### Work request:
Reproduce every row below word for word, keeping each line unchanged.

Rows from a collection:
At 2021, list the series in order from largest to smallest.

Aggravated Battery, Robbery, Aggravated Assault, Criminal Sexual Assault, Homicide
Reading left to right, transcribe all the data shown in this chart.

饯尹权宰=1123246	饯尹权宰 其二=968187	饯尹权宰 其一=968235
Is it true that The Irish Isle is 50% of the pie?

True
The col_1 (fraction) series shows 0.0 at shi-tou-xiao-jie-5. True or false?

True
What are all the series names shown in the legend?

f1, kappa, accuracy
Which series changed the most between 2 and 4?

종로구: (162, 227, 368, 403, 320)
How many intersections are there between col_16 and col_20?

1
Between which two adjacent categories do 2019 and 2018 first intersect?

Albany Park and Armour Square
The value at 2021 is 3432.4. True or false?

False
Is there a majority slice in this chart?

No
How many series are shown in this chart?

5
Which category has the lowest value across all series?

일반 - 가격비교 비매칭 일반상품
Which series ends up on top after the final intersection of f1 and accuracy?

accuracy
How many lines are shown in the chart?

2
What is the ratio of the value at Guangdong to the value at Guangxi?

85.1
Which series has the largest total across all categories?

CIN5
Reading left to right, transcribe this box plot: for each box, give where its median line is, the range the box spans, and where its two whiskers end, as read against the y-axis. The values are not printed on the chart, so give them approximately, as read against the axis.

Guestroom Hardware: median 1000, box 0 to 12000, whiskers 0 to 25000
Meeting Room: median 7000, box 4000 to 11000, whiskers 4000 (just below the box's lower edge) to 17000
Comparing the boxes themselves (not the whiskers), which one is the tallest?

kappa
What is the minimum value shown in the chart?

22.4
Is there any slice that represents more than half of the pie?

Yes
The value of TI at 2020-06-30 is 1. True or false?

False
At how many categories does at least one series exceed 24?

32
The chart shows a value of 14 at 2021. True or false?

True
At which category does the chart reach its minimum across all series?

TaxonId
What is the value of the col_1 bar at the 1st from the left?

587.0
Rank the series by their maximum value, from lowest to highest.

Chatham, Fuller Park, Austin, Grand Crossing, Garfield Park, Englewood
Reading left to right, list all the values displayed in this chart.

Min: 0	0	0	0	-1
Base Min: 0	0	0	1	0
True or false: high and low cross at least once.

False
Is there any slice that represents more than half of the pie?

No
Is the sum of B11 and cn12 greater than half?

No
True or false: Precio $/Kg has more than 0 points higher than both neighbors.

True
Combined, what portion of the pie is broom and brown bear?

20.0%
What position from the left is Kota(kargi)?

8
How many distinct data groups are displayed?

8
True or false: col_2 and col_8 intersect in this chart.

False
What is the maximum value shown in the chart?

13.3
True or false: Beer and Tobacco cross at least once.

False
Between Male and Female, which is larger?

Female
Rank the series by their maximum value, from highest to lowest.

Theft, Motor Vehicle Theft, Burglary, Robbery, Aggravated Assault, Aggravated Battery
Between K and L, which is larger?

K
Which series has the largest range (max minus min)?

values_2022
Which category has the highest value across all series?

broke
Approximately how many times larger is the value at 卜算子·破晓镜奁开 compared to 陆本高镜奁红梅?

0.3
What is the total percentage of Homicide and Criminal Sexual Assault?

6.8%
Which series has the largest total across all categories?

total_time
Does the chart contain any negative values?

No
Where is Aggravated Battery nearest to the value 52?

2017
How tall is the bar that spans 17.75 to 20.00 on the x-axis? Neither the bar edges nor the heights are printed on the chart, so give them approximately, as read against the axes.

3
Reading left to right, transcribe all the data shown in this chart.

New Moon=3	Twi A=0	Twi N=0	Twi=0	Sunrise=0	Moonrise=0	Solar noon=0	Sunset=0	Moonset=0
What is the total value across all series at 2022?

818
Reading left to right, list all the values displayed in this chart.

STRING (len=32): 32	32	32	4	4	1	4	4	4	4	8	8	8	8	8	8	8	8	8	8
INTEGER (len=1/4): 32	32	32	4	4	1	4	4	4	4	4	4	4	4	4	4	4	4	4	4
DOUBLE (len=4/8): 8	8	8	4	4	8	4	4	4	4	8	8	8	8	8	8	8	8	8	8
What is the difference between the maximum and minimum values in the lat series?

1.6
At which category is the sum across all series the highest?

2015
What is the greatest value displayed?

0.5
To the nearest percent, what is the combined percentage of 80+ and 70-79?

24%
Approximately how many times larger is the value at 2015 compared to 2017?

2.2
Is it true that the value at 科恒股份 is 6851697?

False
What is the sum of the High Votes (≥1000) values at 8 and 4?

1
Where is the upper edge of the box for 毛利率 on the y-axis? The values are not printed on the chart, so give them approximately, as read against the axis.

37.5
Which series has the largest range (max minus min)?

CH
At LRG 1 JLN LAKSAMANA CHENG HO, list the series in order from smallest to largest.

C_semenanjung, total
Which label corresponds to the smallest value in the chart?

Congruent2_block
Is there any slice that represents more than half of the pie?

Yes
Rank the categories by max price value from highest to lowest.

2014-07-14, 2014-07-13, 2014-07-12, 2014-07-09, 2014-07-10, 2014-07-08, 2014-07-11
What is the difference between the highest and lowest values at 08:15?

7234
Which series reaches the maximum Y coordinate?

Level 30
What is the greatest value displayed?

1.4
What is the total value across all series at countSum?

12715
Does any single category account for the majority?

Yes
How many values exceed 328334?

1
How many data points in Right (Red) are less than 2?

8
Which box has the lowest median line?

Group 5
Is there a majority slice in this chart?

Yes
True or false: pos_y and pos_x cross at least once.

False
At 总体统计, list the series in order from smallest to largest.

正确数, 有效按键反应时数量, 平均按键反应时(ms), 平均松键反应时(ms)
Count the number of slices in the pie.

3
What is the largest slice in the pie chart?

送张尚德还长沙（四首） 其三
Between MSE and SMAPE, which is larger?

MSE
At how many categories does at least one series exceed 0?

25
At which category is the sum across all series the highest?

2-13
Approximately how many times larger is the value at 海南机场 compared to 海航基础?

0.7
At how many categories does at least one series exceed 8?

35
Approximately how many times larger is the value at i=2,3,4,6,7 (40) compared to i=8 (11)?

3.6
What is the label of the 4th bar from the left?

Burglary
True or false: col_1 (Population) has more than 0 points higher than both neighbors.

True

### Result below:
At 2021, list the series in order from largest to smallest.

Aggravated Battery, Robbery, Aggravated Assault, Criminal Sexual Assault, Homicide
Reading left to right, transcribe all the data shown in this chart.

饯尹权宰=1123246	饯尹权宰 其二=968187	饯尹权宰 其一=968235
Is it true that The Irish Isle is 50% of the pie?

True
The col_1 (fraction) series shows 0.0 at shi-tou-xiao-jie-5. True or false?

True
What are all the series names shown in the legend?

f1, kappa, accuracy
Which series changed the most between 2 and 4?

종로구: (162, 227, 368, 403, 320)
How many intersections are there between col_16 and col_20?

1
Between which two adjacent categories do 2019 and 2018 first intersect?

Albany Park and Armour Square
The value at 2021 is 3432.4. True or false?

False
Is there a majority slice in this chart?

No
How many series are shown in this chart?

5
Which category has the lowest value across all series?

일반 - 가격비교 비매칭 일반상품
Which series ends up on top after the final intersection of f1 and accuracy?

accuracy
How many lines are shown in the chart?

2
What is the ratio of the value at Guangdong to the value at Guangxi?

85.1
Which series has the largest total across all categories?

CIN5
Reading left to right, transcribe this box plot: for each box, give where its median line is, the range the box spans, and where its two whiskers end, as read against the y-axis. The values are not printed on the chart, so give them approximately, as read against the axis.

Guestroom Hardware: median 1000, box 0 to 12000, whiskers 0 to 25000
Meeting Room: median 7000, box 4000 to 11000, whiskers 4000 (just below the box's lower edge) to 17000
Comparing the boxes themselves (not the whiskers), which one is the tallest?

kappa
What is the minimum value shown in the chart?

22.4
Is there any slice that represents more than half of the pie?

Yes
The value of TI at 2020-06-30 is 1. True or false?

False
At how many categories does at least one series exceed 24?

32
The chart shows a value of 14 at 2021. True or false?

True
At which category does the chart reach its minimum across all series?

TaxonId
What is the value of the col_1 bar at the 1st from the left?

587.0
Rank the series by their maximum value, from lowest to highest.

Chatham, Fuller Park, Austin, Grand Crossing, Garfield Park, Englewood
Reading left to right, list all the values displayed in this chart.

Min: 0	0	0	0	-1
Base Min: 0	0	0	1	0
True or false: high and low cross at least once.

False
Is there any slice that represents more than half of the pie?

No
Is the sum of B11 and cn12 greater than half?

No
True or false: Precio $/Kg has more than 0 points higher than both neighbors.

True
Combined, what portion of the pie is broom and brown bear?

20.0%
What position from the left is Kota(kargi)?

8
How many distinct data groups are displayed?

8
True or false: col_2 and col_8 intersect in this chart.

False
What is the maximum value shown in the chart?

13.3
True or false: Beer and Tobacco cross at least once.

False
Between Male and Female, which is larger?

Female
Rank the series by their maximum value, from highest to lowest.

Theft, Motor Vehicle Theft, Burglary, Robbery, Aggravated Assault, Aggravated Battery
Between K and L, which is larger?

K
Which series has the largest range (max minus min)?

values_2022
Which category has the highest value across all series?

broke
Approximately how many times larger is the value at 卜算子·破晓镜奁开 compared to 陆本高镜奁红梅?

0.3
What is the total percentage of Homicide and Criminal Sexual Assault?

6.8%
Which series has the largest total across all categories?

total_time
Does the chart contain any negative values?

No
Where is Aggravated Battery nearest to the value 52?

2017
How tall is the bar that spans 17.75 to 20.00 on the x-axis? Neither the bar edges nor the heights are printed on the chart, so give them approximately, as read against the axes.

3
Reading left to right, transcribe all the data shown in this chart.

New Moon=3	Twi A=0	Twi N=0	Twi=0	Sunrise=0	Moonrise=0	Solar noon=0	Sunset=0	Moonset=0
What is the total value across all series at 2022?

818
Reading left to right, list all the values displayed in this chart.

STRING (len=32): 32	32	32	4	4	1	4	4	4	4	8	8	8	8	8	8	8	8	8	8
INTEGER (len=1/4): 32	32	32	4	4	1	4	4	4	4	4	4	4	4	4	4	4	4	4	4
DOUBLE (len=4/8): 8	8	8	4	4	8	4	4	4	4	8	8	8	8	8	8	8	8	8	8
What is the difference between the maximum and minimum values in the lat series?

1.6
At which category is the sum across all series the highest?

2015
What is the greatest value displayed?

0.5
To the nearest percent, what is the combined percentage of 80+ and 70-79?

24%
Approximately how many times larger is the value at 2015 compared to 2017?

2.2
Is it true that the value at 科恒股份 is 6851697?

False
What is the sum of the High Votes (≥1000) values at 8 and 4?

1
Where is the upper edge of the box for 毛利率 on the y-axis? The values are not printed on the chart, so give them approximately, as read against the axis.

37.5
Which series has the largest range (max minus min)?

CH
At LRG 1 JLN LAKSAMANA CHENG HO, list the series in order from smallest to largest.

C_semenanjung, total
Which label corresponds to the smallest value in the chart?

Congruent2_block
Is there any slice that represents more than half of the pie?

Yes
Rank the categories by max price value from highest to lowest.

2014-07-14, 2014-07-13, 2014-07-12, 2014-07-09, 2014-07-10, 2014-07-08, 2014-07-11
What is the difference between the highest and lowest values at 08:15?

7234
Which series reaches the maximum Y coordinate?

Level 30
What is the greatest value displayed?

1.4
What is the total value across all series at countSum?

12715
Does any single category account for the majority?

Yes
How many values exceed 328334?

1
How many data points in Right (Red) are less than 2?

8
Which box has the lowest median line?

Group 5
Is there a majority slice in this chart?

Yes
True or false: pos_y and pos_x cross at least once.

False
At 总体统计, list the series in order from smallest to largest.

正确数, 有效按键反应时数量, 平均按键反应时(ms), 平均松键反应时(ms)
Count the number of slices in the pie.

3
What is the largest slice in the pie chart?

送张尚德还长沙（四首） 其三
Between MSE and SMAPE, which is larger?

MSE
At how many categories does at least one series exceed 0?

25
At which category is the sum across all series the highest?

2-13
Approximately how many times larger is the value at 海南机场 compared to 海航基础?

0.7
At how many categories does at least one series exceed 8?

35
Approximately how many times larger is the value at i=2,3,4,6,7 (40) compared to i=8 (11)?

3.6
What is the label of the 4th bar from the left?

Burglary
True or false: col_1 (Population) has more than 0 points higher than both neighbors.

True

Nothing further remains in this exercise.